L’Union pour la Démocratie et le Progrès Social (UDPS) est actuellement au cœur d’une tempête politique. Plusieurs membres influents et militants du parti au pouvoir réclament le départ d’Augustin Kabuya, qu’ils accusent de gestion autoritaire et de favoritisme.
Lors d’une réunion extraordinaire tenue le 12 juillet 2024 à Kinshasa, l’exécutif de l’UDPS a réaffirmé sa confiance en Kabuya, l’encourageant à poursuivre les recommandations de la retraite de Kisantu. En réponse, Kabuya a acté le retrait des membres de l’exécutif ayant participé à une réunion irrégulière la veille, appelant à des mesures rapides pour combler ces départs.

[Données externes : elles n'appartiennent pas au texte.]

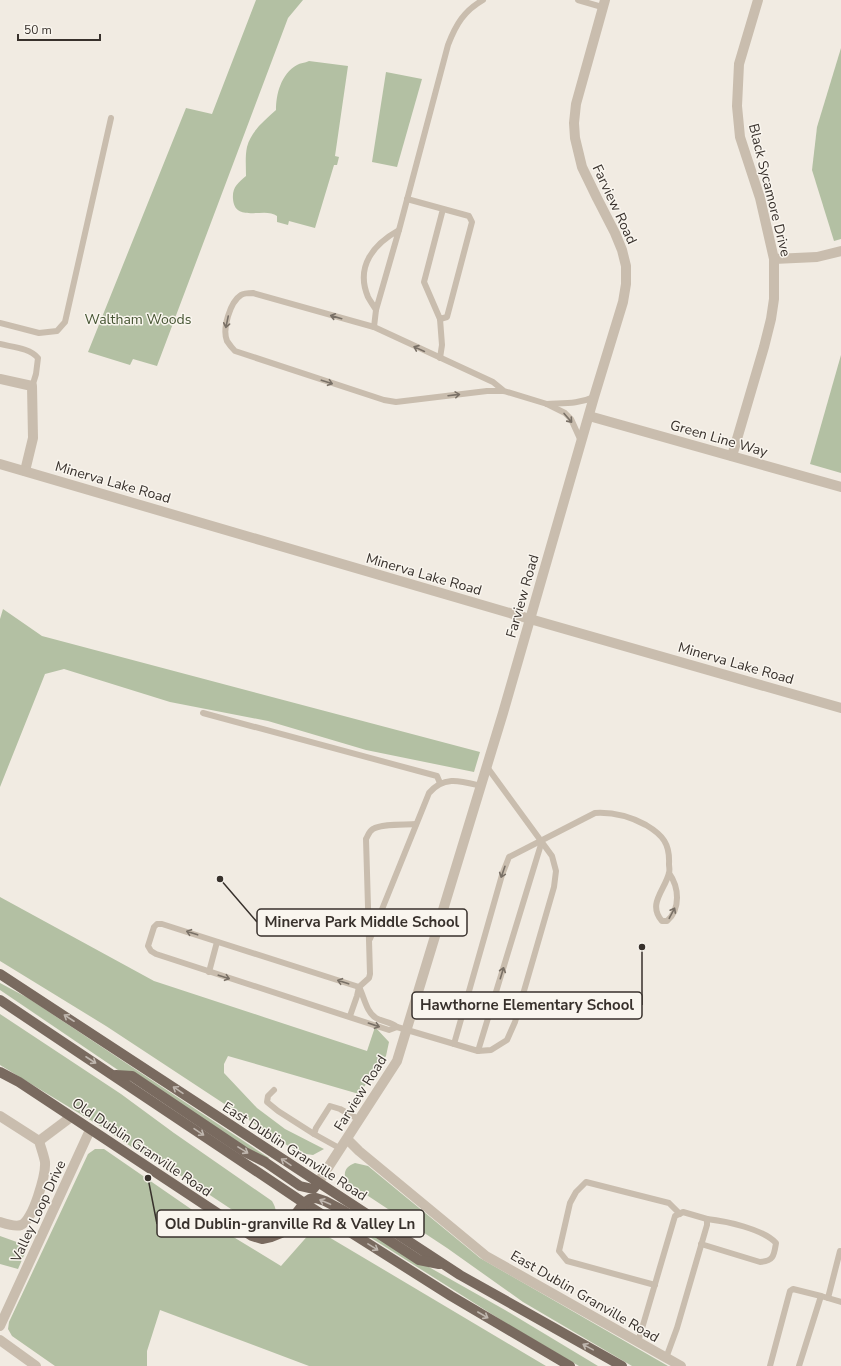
<svg xmlns="http://www.w3.org/2000/svg" width="841" height="1366" viewBox="0 0 841 1366" font-family="'Nunito Sans',sans-serif">
  <rect width="100%" height="100%" fill="#f1ebe2"/>
  <g fill="#b3c0a3">
    <path d="M256,0H303L288,18L157,366L133,359L130,365L88,352L186,108L212,114Z"/>
    <path d="M841,48V239L834,241L812,170L817,127Z"/>
    <path d="M309,61L348,66L335,156L339,157L337,165H334L315,228L289,221L288,225L277,222V216C265,206 235,224 233,199C232,187 238,183 246,176C246,167 245,156 247,147C251,131 265,120 276,110C276,94 281,74 297,65C300,63 305,63 309,61Z"/>
    <path d="M386,72L422,79L397,167L372,162Z"/>
    <path d="M841,355V473L810,464Z"/>
    <path d="M3,609L42,636L480,752L474,772L366,750L268,721L170,702L64,669L45,674L0,787V619Z"/>
    <path d="M0,897L154,981L367,1051L375,1027L389,1042L386,1056L359,1094L228,1056L224,1064V1073L257,1108L285,1129L324,1149L313,1155L299,1153L106,1026L0,961Z"/>
    <path d="M0,983L28,998L269,1158L266,1163L118,1070L0,990Z"/>
    <path d="M0,1014L121,1094L174,1133L272,1201C279,1213 276,1217 263,1222L261,1219H250L240,1215L166,1166L133,1148L105,1129L0,1065Z"/>
    <path d="M95,1149H104L217,1227L281,1266L311,1232L322,1233L546,1366H309L160,1310L147,1351V1366H55L12,1336L8,1329L9,1322L88,1154Z"/>
    <path d="M355,1163L368,1166L480,1258L668,1366H632L523,1302L447,1248L347,1182C342,1173 346,1166 355,1163Z"/>
    <path d="M360,1224L404,1253L505,1310L598,1366H579L509,1325L357,1229Z"/>
    <path d="M0,1236L28,1246L18,1269L0,1264Z"/>
  </g>
  <g fill="none" stroke-linecap="round" stroke-linejoin="round">
    <g stroke="#c9bdae" stroke-width="6">
      <path d="M578,0L602,7"/>
      <path d="M407,199L469,216L472,222L447,317L440,319L424,282L443,209"/>
      <path d="M376,310L399,230"/>
      <path d="M440,319L442,345L440,358"/>
      <path d="M0,323L39,333L57,331L65,322L111,118"/>
      <path d="M374,327L376,310C374,306 370,301 368,297C355,266 374,244 399,230L448,45C456,24 464,11 483,0"/>
      <path d="M0,344C12,347 30,348 38,358L36,374L32,387"/>
      <path d="M504,391L493,382L374,327L253,293C249,293 244,293 241,295C230,302 222,329 227,341C229,344 232,348 235,351L384,400L396,402L487,391H504L547,404L565,413L571,419L581,441"/>
      <path d="M547,404C563,403 579,404 594,397"/>
      <path d="M203,713L437,776L440,783"/>
      <path d="M370,939L429,793C444,775 461,781 481,786"/>
      <path d="M209,972L217,942"/>
      <path d="M359,987C364,996 366,1012 376,1018C383,1022 391,1022 397,1027L478,1051L491,1050L507,1040L515,1022L554,887L556,871L552,856L487,767"/>
      <path d="M350,1016L357,996L359,987"/>
      <path d="M397,1027L389,1030L156,954L151,951L148,946L154,927L157,924H162L359,987L369,978L370,974L366,839C368,836 369,831 373,829C382,823 406,825 416,824"/>
      <path d="M454,1044L502,875L509,857L595,813C612,812 631,817 646,825C663,835 670,844 669,864C669,867 670,870 669,873C665,890 647,904 662,921H667C681,909 679,887 669,873"/>
      <path d="M478,1051L542,841"/>
      <path d="M274,1090L268,1096L267,1102L278,1111L314,1134"/>
      <path d="M341,1149L314,1134L316,1128L330,1106L340,1109L360,1120"/>
      <path d="M701,1244L760,1262C774,1261 774,1255 776,1243C763,1229 726,1221 707,1219"/>
      <path d="M655,1285L567,1261L559,1251L570,1203L576,1192L586,1182L669,1203L680,1214"/>
      <path d="M828,1298L840,1251"/>
      <path d="M638,1342L675,1216L683,1212L707,1219V1225L677,1328L666,1358"/>
      <path d="M770,1366L790,1291L793,1289L821,1296"/>
      <path d="M799,1366L821,1296L841,1302"/>
    </g>
    <g stroke="#c9bdae" stroke-width="10">
      <path d="M774,259L817,257L841,251"/>
      <path d="M0,379L32,386L33,438L25,471"/>
      <path d="M589,416L841,487"/>
      <path d="M732,456L764,347L771,319L774,299V259L760,198L740,137L737,106L739,64L758,0"/>
      <path d="M0,464L530,619L841,708"/>
      <path d="M0,1116L39,1141C41,1148 44,1156 45,1162C46,1174 33,1221 21,1225C16,1227 6,1224 0,1222"/>
      <path d="M348,1140L359,1151L486,1256L681,1366"/>
      <path d="M39,1141L71,1117"/>
      <path d="M318,1183L397,1061L503,713L594,397L623,302L626,284V266L622,250L615,233L597,198L582,167L575,138L574,123L576,104L605,0"/>
      <path d="M0,1326L90,1130"/>
      <path d="M0,1340L36,1366"/>
    </g>
    <g stroke="#796a5f" stroke-width="10">
      <path d="M0,974L460,1275L622,1366"/>
      <path d="M0,1000L304,1203L451,1296L570,1366"/>
      <path d="M0,1072L19,1082L252,1236L262,1239L271,1237L281,1233L304,1203L310,1199L316,1198L325,1201L344,1211L419,1260L439,1264"/>
      <path d="M116,1075L132,1076L245,1152L265,1162L300,1186L313,1189L318,1183"/>
    </g>
  </g>
  <defs><path id="oneway-shaft" d="M-6 0H5M1.5-3L5.5 0L1.5 3" fill="none" stroke-width="1.6" stroke-linecap="round" stroke-linejoin="round"/></defs>
  <g stroke="#797066">
    <use href="#oneway-shaft" transform="translate(336 317) rotate(-164)"/>
    <use href="#oneway-shaft" transform="translate(227 322) rotate(102)"/>
    <use href="#oneway-shaft" transform="translate(419 349) rotate(-155)"/>
    <use href="#oneway-shaft" transform="translate(327 382) rotate(18)"/>
    <use href="#oneway-shaft" transform="translate(454 395) rotate(-7)"/>
    <use href="#oneway-shaft" transform="translate(568 418) rotate(49)"/>
    <use href="#oneway-shaft" transform="translate(503 872) rotate(109)"/>
    <use href="#oneway-shaft" transform="translate(672 913) rotate(-62)"/>
    <use href="#oneway-shaft" transform="translate(192 933) rotate(-162)"/>
    <use href="#oneway-shaft" transform="translate(502 973) rotate(-73)"/>
    <use href="#oneway-shaft" transform="translate(224 977) rotate(18)"/>
    <use href="#oneway-shaft" transform="translate(343 982) rotate(-162)"/>
    <use href="#oneway-shaft" transform="translate(374 1025) rotate(19)"/>
  </g>
  <g stroke="#bfb6ae">
    <use href="#oneway-shaft" transform="translate(69 1018) rotate(-147)"/>
    <use href="#oneway-shaft" transform="translate(91 1060) rotate(33)"/>
    <use href="#oneway-shaft" transform="translate(178 1090) rotate(-146)"/>
    <use href="#oneway-shaft" transform="translate(199 1132) rotate(34)"/>
    <use href="#oneway-shaft" transform="translate(243 1150) rotate(32)"/>
    <use href="#oneway-shaft" transform="translate(286 1162) rotate(-146)"/>
    <use href="#oneway-shaft" transform="translate(325 1202) rotate(-157)"/>
    <use href="#oneway-shaft" transform="translate(373 1247) rotate(32)"/>
    <use href="#oneway-shaft" transform="translate(483 1315) rotate(30)"/>
    <use href="#oneway-shaft" transform="translate(588 1347) rotate(-151)"/>
  </g>
  <g text-anchor="middle" stroke-width="3" stroke-linejoin="round" paint-order="stroke">
    <g font-size="14" fill="#38312c" stroke="#f9f5ee">
      <text transform="translate(770 190) rotate(76)" y="5">Black Sycamore Drive</text>
      <text transform="translate(615 204) rotate(65)" y="5">Farview Road</text>
      <text transform="translate(719 438) rotate(16)" y="5">Green Line Way</text>
      <text transform="translate(113 482) rotate(16)" y="5">Minerva Lake Road</text>
      <text transform="translate(424 574) rotate(16)" y="5">Minerva Lake Road</text>
      <text transform="translate(522 596) rotate(-74)" y="5">Farview Road</text>
      <text transform="translate(736 663) rotate(16)" y="5">Minerva Lake Road</text>
      <text transform="translate(360 1093) rotate(-58)" y="5">Farview Road</text>
      <text transform="translate(142 1147) rotate(34)" y="5">Old Dublin Granville Road</text>
      <text transform="translate(295 1151) rotate(33)" y="5">East Dublin Granville Road</text>
      <text transform="translate(38 1211) rotate(-65)" y="5">Valley Loop Drive</text>
      <text transform="translate(585 1296) rotate(30)" y="5">East Dublin Granville Road</text>
    </g>
    <g font-size="14" fill="#455432" stroke="#f9f5ee">
      <text x="138" y="324">Waltham Woods</text>
    </g>
  </g>
  <path fill="none" stroke="#38312c" stroke-width="1.5" d="M220 879L257 922M642 947L642 1005M148 1178L157 1224"/>
  <g fill="#38312c" stroke="#f9f5ee" stroke-width="1.5">
    <circle cx="220" cy="879" r="4"/>
    <circle cx="642" cy="947" r="4"/>
    <circle cx="148" cy="1178" r="4"/>
  </g>
  <g fill="#f9f5ee" stroke="#38312c" stroke-width="1.5">
    <rect x="257" y="909" width="210" height="27" rx="4"/>
    <rect x="412" y="992" width="230" height="27" rx="4"/>
    <rect x="157" y="1210" width="267" height="27" rx="4"/>
  </g>
  <g font-size="15" text-anchor="middle" font-weight="bold" fill="#38312c">
    <text x="362" y="927">Minerva Park Middle School</text>
    <text x="527" y="1010">Hawthorne Elementary School</text>
    <text x="290" y="1229">Old Dublin-granville Rd &amp; Valley Ln</text>
  </g>
  <path d="M18 34v6h82v-6" fill="none" stroke="#38312c" stroke-width="2"/>
  <text x="24" y="34" font-size="12" fill="#38312c" stroke="#f9f5ee" stroke-width="3" paint-order="stroke">50 m</text>
</svg>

Malgré ce soutien de la présidence de l’UDPS, une faction importante des militants souhaite voir Kabuya quitter la direction du parti. Les secrétaires nationaux et le comité de la ligue des jeunes de l’UDPS ont exprimé leur désapprobation, critiquant sa gestion marquée par le favoritisme et le népotisme. Ils proposent la formation d’un « comité de crise » pour examiner et résoudre les dysfonctionnements internes.

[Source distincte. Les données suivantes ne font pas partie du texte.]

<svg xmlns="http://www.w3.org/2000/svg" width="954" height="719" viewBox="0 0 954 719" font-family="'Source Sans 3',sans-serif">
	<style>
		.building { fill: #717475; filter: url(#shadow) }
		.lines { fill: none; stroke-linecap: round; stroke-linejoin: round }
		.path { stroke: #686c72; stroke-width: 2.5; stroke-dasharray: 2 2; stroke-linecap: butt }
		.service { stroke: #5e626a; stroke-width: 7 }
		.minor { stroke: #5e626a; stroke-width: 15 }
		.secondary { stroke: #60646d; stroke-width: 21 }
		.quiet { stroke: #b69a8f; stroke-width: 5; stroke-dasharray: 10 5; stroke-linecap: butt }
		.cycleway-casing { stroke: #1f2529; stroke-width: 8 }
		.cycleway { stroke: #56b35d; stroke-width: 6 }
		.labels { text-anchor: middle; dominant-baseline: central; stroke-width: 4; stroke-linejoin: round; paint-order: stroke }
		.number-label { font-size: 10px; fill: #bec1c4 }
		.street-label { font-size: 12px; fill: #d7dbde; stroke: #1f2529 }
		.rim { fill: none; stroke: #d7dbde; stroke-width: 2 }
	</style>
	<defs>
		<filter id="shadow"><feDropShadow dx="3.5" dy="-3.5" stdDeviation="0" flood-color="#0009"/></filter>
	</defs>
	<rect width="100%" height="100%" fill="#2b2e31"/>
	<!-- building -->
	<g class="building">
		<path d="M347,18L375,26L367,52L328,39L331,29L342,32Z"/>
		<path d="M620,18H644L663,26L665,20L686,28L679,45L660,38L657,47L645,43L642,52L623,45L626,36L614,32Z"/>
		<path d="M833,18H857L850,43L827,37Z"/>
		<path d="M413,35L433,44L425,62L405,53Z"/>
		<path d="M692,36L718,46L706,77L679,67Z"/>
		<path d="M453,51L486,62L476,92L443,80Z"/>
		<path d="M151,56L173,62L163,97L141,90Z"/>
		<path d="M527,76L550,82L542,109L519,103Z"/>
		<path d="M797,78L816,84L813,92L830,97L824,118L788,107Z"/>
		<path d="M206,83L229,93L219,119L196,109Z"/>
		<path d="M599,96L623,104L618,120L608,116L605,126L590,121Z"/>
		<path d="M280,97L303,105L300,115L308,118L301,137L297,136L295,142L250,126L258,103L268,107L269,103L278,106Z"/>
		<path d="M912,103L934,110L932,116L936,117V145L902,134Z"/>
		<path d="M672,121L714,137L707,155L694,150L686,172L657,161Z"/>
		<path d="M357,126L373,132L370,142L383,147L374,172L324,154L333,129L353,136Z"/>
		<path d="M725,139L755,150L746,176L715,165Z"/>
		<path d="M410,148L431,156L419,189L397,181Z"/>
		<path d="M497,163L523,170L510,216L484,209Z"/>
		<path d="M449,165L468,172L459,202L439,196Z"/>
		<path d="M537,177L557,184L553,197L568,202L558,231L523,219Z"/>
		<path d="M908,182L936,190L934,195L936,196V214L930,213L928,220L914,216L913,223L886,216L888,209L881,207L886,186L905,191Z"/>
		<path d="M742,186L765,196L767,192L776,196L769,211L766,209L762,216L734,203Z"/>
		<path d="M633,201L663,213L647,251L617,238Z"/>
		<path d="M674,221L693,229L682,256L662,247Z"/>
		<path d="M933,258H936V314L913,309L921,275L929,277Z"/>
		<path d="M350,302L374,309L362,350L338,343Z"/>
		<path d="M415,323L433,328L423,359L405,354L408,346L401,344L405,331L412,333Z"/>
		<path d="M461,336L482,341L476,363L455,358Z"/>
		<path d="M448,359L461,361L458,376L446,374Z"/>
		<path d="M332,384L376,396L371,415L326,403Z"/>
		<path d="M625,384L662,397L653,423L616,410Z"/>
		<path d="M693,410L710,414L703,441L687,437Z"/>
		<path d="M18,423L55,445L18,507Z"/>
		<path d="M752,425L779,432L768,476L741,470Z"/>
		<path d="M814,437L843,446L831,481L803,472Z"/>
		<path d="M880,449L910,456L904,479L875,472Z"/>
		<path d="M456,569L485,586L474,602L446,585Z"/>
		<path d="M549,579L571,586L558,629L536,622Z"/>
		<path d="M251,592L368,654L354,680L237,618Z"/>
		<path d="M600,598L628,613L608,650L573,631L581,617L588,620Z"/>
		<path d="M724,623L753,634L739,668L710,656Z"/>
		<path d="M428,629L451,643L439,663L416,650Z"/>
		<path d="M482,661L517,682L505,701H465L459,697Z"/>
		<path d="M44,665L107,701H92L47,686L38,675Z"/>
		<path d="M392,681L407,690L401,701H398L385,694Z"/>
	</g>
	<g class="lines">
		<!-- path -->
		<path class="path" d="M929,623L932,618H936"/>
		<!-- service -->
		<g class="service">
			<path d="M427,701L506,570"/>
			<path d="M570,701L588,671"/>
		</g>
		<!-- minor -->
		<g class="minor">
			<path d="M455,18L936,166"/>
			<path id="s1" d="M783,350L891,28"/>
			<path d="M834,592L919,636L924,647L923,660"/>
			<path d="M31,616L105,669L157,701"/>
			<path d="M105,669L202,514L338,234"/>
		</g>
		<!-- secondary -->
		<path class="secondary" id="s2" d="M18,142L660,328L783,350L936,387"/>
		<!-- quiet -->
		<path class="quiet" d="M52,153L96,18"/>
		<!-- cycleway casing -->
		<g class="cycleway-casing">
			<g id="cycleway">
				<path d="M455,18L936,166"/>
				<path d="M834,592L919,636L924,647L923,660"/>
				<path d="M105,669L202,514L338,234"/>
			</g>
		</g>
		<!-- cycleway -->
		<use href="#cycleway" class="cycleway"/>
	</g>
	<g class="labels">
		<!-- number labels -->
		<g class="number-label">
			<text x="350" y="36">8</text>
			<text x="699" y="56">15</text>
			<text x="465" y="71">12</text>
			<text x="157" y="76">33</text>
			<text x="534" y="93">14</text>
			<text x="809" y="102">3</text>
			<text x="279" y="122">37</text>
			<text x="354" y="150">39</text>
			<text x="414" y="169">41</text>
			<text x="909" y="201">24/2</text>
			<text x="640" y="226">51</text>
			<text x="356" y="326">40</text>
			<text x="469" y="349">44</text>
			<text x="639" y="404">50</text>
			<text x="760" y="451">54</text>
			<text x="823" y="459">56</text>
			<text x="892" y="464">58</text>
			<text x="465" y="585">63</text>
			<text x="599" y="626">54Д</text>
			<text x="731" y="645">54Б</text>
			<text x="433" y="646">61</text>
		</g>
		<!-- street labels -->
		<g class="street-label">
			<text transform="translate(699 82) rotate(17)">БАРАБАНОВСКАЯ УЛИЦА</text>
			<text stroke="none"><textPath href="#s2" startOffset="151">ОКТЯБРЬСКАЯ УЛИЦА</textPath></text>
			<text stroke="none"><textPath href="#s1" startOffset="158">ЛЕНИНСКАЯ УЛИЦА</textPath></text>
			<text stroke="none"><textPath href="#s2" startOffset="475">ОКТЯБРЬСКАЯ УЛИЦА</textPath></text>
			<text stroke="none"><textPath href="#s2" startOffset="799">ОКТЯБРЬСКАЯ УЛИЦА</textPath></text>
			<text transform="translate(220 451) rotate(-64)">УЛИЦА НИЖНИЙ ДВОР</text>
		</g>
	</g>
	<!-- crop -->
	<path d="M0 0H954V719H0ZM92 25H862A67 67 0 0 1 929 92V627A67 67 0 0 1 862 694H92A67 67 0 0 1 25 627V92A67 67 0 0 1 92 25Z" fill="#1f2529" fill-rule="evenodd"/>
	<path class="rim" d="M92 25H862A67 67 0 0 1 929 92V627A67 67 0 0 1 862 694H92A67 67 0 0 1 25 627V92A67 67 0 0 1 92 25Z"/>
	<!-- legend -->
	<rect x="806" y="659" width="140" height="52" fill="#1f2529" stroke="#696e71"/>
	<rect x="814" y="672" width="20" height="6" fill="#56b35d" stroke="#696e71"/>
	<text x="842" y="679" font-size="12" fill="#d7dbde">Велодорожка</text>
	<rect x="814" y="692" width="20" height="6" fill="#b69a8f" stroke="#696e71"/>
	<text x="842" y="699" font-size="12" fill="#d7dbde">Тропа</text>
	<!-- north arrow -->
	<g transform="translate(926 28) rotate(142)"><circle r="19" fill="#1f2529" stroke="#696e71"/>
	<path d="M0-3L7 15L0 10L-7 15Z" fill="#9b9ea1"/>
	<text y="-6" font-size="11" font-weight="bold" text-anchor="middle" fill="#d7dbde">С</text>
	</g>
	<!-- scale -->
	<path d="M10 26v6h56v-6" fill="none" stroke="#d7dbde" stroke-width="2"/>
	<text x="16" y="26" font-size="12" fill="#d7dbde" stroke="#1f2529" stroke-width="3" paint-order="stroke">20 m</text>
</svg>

Eteni Longondo, ancien ministre de la Santé et cadre du parti, a ouvertement dénoncé 23 problèmes majeurs dans une lettre au secrétaire général de l’UDPS. Il a également appelé à la suspension des activités du parti et à la tenue d’un congrès pour traiter ces questions.
Sylvain Mutombo, ancien ministre de la Défense, suggère la création d’une cellule de crise incluant les fondateurs du parti et Marthe Kasalu, veuve d’Étienne Tshisekedi. Il prône une gouvernance collégiale et la convocation d’un congrès extraordinaire pour rétablir l’unité et la réconciliation au sein du parti. Mutombo soutient également les structures ayant désavoué Kabuya.
Face à ces critiques, Kabuya reste ferme, affirmant que ses détracteurs sont manipulés par des adversaires du président de la République.